Leben scheint mir oft wie ein Balanceakt. Ich wünsche mir aber auf festem Boden zu stehen, darin Ruhe und Sicherheit zu finden. Ich liebe Regeln, Falsch oder Richtig , Antworten auf Fragen und klare Ziele.
Solang die Tage nach meiner Planung und Vorstellung laufen bin ich sehr glücklich. Ich genieße die Menschen um mich herum, meine Arbeit und mich selber. Ich gestalte mein Leben wie es mir gefällt und habe auch das Gefühl es unter Kontrolle zu haben. Doch dann gibt es zwei große Arten von Erdbeben die mir den festen Boden unter den Füßen wegreißen können.
Das erste Erdbeben hat, wie es auch in der Natur ist, seinen Ursprung außerhalb von mir. Es kann ein großes, erdbebengleiches Erlebnis sein das mich erschüttern. Vielleicht ein Verlust oder ein gescheiterter Traum. Interessanterweise kann eine solche Erschütterung aber auch durch eine winzige Kleinigkeit ausgelöst werden. Die differierenden Vorstellungen eines anderen Menschen in meinem Umfeld, eine übergekochte Tomatensuppe oder ein zu voller Terminkalender. Und wenn ich über diese kleinen Auslöser rede, komme ich zu meiner zweiten Art von Erdbeben. Das zweite Erdbeben kann gewaltig sein, unberechenbar und unvorhersehbar. Der Ursprung ist in mir selber. Das Epizentrum, die erschüttertste Stelle, liegt direkt in meinem Kopf und meinem Bauch. Irgendetwas in mir wird berührt und eine Flut von Gefühlen, Gedanken und Frustration strömen durch meinen Körper. Früher haben mich diese Momente überwältigt. Ich hatte ja genaue Vorstellungen wie ich mich "richtig" fühlen muss und habe meine tatsächlichen Gefühle Verurteilt. Auf das schlechte Erlebnis wurden gleich noch eine Ladung Selbstvorwürfe und Notfallpläne zur sofortigen Lösung des Problems gepackt. Während ich diese Zeilen schreibe bringt es mich fast zum Weinen. Ich spüre den großen Druck und die Ängste, die ich in diesen Jahren erlebt habe. Wir Menschen sind so wundervoll gemacht, so wertvoll und einzigartig, und dennoch lassen wir uns erdrücken, uns den Glanz nehmen, von falschen Vorstellungen und Erwartungen.

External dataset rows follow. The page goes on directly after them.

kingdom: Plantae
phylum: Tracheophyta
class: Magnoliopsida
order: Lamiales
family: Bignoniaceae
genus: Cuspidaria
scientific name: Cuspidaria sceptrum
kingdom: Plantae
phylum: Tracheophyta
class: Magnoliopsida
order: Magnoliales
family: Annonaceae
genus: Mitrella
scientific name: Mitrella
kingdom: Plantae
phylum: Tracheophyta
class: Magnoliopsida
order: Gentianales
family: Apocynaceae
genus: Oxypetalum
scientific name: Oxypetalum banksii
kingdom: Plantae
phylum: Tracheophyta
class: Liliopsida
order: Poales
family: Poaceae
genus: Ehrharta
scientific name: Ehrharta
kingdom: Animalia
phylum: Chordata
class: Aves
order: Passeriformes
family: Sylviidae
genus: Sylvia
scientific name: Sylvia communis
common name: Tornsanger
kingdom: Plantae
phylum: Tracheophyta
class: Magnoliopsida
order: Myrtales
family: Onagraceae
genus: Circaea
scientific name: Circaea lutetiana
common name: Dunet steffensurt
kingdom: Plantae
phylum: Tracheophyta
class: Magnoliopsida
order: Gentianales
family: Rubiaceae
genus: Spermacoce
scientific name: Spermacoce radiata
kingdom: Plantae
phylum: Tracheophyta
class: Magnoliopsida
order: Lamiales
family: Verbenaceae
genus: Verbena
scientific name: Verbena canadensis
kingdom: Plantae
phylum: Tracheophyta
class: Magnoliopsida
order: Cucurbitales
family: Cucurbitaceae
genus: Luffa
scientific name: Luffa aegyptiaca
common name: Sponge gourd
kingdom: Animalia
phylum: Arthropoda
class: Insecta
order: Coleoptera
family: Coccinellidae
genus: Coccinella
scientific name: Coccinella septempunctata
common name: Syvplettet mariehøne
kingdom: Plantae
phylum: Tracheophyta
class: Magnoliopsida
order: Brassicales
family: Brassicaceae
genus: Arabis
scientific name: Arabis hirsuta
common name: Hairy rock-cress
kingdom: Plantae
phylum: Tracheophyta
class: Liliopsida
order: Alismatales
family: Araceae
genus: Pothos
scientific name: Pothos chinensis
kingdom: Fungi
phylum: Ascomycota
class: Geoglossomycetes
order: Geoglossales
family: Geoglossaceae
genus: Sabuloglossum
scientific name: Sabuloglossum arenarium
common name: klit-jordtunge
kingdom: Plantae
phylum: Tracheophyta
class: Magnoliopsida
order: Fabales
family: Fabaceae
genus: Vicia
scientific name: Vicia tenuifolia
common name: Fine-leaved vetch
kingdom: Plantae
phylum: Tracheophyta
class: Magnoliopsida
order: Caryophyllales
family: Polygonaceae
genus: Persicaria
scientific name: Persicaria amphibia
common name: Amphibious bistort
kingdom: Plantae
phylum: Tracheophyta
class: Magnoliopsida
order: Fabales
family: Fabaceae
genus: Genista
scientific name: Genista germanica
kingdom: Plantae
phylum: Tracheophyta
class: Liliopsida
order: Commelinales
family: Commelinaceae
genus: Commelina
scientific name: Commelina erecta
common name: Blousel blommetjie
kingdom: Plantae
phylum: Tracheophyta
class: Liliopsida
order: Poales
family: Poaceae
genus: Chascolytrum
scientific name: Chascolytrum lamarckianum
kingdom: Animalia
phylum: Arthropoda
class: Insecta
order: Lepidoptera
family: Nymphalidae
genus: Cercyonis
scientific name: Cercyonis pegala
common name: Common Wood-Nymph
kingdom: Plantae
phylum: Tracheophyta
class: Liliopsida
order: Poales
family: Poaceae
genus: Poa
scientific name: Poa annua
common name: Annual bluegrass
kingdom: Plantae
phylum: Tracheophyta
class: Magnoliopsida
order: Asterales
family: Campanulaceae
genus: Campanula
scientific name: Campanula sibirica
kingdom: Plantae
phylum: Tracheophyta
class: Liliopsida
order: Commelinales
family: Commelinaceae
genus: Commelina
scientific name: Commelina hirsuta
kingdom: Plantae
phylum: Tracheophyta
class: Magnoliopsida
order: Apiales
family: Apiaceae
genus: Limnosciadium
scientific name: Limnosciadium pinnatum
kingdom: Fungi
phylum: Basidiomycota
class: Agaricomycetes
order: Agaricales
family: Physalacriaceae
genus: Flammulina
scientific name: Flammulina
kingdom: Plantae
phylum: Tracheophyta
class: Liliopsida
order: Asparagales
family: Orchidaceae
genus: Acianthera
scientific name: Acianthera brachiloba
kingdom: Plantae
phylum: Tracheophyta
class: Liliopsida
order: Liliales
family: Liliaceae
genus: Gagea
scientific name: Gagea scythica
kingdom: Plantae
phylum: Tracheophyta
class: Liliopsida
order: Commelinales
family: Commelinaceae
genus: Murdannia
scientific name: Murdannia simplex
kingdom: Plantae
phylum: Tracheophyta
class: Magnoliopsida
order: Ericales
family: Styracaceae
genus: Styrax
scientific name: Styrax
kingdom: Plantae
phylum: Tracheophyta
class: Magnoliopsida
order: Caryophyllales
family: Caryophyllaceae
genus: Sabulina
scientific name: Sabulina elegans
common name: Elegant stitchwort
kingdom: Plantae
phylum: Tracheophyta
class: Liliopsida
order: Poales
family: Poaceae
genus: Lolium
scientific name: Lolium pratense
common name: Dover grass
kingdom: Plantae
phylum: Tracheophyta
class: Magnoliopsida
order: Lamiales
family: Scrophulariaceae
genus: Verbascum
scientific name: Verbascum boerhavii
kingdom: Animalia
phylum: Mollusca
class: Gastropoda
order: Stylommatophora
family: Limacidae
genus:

Die Erdbeben kommen, die großen wie die Kleinen. Selbst die neuen Gedanken und neuen Freiheiten die ich bis heute verinnerlicht habe werden in einem schwachen Moment verdeckt und die alten Muster drängen sich an die Oberfläche. Heilung und Erneuerung braucht Zeit. Aber etwas entscheidendes hat sich verändert.
- Ich habe die Vorstellung losgelassen, dass das Leben immer nach meinen Vorstellungen laufen muss.
- Ich habe den Anspruch aufgegeben, immer in jedem Moment richtig funktionieren zu müssen.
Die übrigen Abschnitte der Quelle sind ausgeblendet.